▸ Textauszug
____

Sehr geehrte Damen und Herren, was können wir tun, um die Sicherheit und die Stabilität, aber auch die Weltoffenheit in Brandenburg zu erhalten und zu stärken? Wir brauchen einen Staat, der Recht und Ordnung zu jedem Zeitpunkt konsequent durchsetzt und dabei auch immer die gleichen Maßstäbe anlegt. Deswegen muss der Staat Anschläge auf eine kritische Infrastruktur entschieden verfolgen, ohne Wenn und Aber.

(Beifall SPD sowie vereinzelt CDU und B90/GRÜNE)

Dabei gilt für Unternehmen das Gleiche wie für Bürgerinnen und Bürger: Unternehmen müssen sich ebenfalls darauf verlassen können, dass der Staat sie schützt und das Recht durchsetzt. Das gilt für Tesla, das gilt für EDEKA, und das gilt auch für jedes andere Unternehmen; da machen wir keinen Unterschied. Anschläge auf die Energieversorgung sind eben kein Mittel der politischen Auseinandersetzung, sondern das ist schlicht und einfach kriminell. Das sage ich hier auch ganz deutlich.

Ich sage auch: Wenn ich mich mit Mitarbeitern von Tesla oder EDEKA unterhalte, höre ich, wie der eine oder andere von einem „Terroranschlag“ redet. Wer soll das den Mitarbeitenden auch verübeln? Meine Damen und Herren, so etwas Kriminelles kann nicht unterstützt werden, sondern es muss bekämpft werden. Das sage ich hier ganz deutlich.

(Beifall SPD sowie vereinzelt CDU, B90/GRÜNE und BVB/FW Gruppe)

____

▸ Aufgaben
• a. Gib aus der Rede zur Sicherheit in Brandenburg den Abschnitt von „Dabei gilt für“ bis „hier ganz deutlich.“ wortgetreu wieder.
• b. Welche beiden Unternehmen nennt die Rede zur Sicherheit in Brandenburg namentlich?
• c. Schreib die Rede zur Sicherheit in Brandenburg weiter, anschließend an den zuletzt verzeichneten Beifall.

▸ Auflistung
____

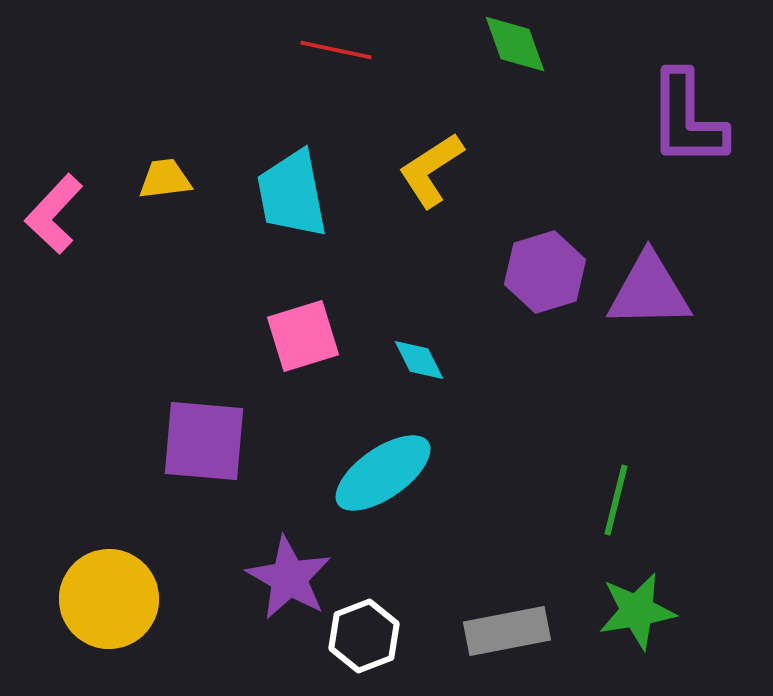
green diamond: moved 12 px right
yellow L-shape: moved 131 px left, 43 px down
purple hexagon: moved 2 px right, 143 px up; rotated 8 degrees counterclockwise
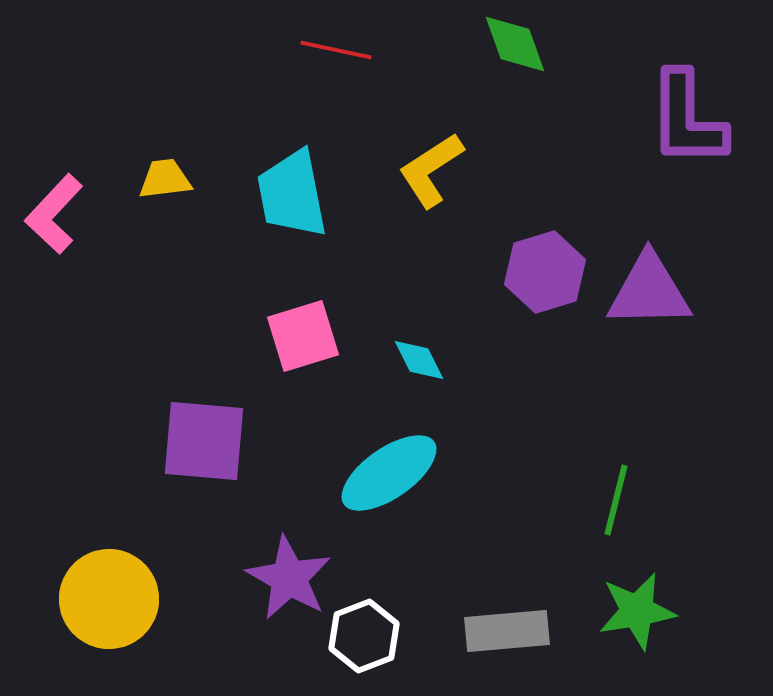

____

▸ Antworten
• a.
Dabei gilt für Unternehmen das Gleiche wie für Bürgerinnen und Bürger: Unternehmen müssen sich ebenfalls darauf verlassen können, dass der Staat sie schützt und das Recht durchsetzt. Das gilt für Tesla, das gilt für EDEKA, und das gilt auch für jedes andere Unternehmen; da machen wir keinen Unterschied. Anschläge auf die Energieversorgung sind eben kein Mittel der politischen Auseinandersetzung, sondern das ist schlicht und einfach kriminell. Das sage ich hier auch ganz deutlich.

Ich sage auch: Wenn ich mich mit Mitarbeitern von Tesla oder EDEKA unterhalte, höre ich, wie der eine oder andere von einem „Terroranschlag“ redet. Wer soll das den Mitarbeitenden auch verübeln? Meine Damen und Herren, so etwas Kriminelles kann nicht unterstützt werden, sondern es muss bekämpft werden. Das sage ich hier ganz deutlich.

• b. Tesla und EDEKA.

• c.
Recht und Ordnung durchzusetzen bedeutet aber nicht nur die Verfolgung von Straftaten. Es bedeutet auch, darauf zu achten, dass sich alle an die Regeln halten. Das Demonstrationsrecht ist grundgesetzlich verbrieft. Es ist aber kein Freifahrtschein. Das sage ich hier ganz deutlich.

Das gilt auch für das Protestcamp im Wald von Grünheide. Wir haben keinen Zweifel daran, dass unser Rechtsstaat hier funktioniert. Die Polizei als Versammlungsbehörde hat für dieses Protestcamp Auflagen erteilt. Diese wurden nun richterlich überprüft. Ich gehe davon aus, dass das Ministerium des Innern und für Kommunales die Entscheidung des Verwaltungsgerichts Potsdam intensiv auswertet und prüft, ob gegebenenfalls Beschwerde beim Oberverwaltungsgericht Berlin-Brandenburg eingelegt werden muss.

Aber ich sage auch ganz deutlich: Unabhängig vom rechtsstaatlichen Verfahren gibt es auch eine Ebene der politischen Verantwortung. Auf dieser Ebene sehen wir nach wie vor die Notwendigkeit, die Demonstrationen und die Gefährdungslage in Grünheide kritisch zu beobachten. Was dieses Thema betrifft: Diese kritische Beobachtung würde ich hier bei einigen ein wenig vermissen.

(Walter [Die Linke]: Richtig! Bei Ihnen, Herr Keller!)

Ich will auch ganz deutlich sagen, warum ich als Mitglied der SPD-Fraktion erhebliche Zweifel am Protestcamp in der Form, wie es betrieben wird, habe. Es wird ein Waldstück für das Protestcamp genutzt, über das im Zusammenhang mit den TeslaErweiterungsplänen zurzeit gar nicht diskutiert wird. Des Weiteren werden zum Kampf dagegen und zum Schutz des Waldes bauliche Anlagen im Wald errichtet. Laut eigener Internetseite wird dort auch mit offenem Feuer umgegangen, und man hält sich nicht an baurechtliche Grundlagen.

Meine Damen und Herren, es werden aber auch europaweit Demonstranten mobilisiert. Von denen, die dort sind, weiß wahrscheinlich niemand genau, wo Grünheide liegt oder welche Probleme es mit Tesla vor Ort gibt. Das ist nichts anderes als Krawalltourismus, und das ist - das sage ich auch ganz deutlich - nichts, was man an dieser Stelle unterstützen kann.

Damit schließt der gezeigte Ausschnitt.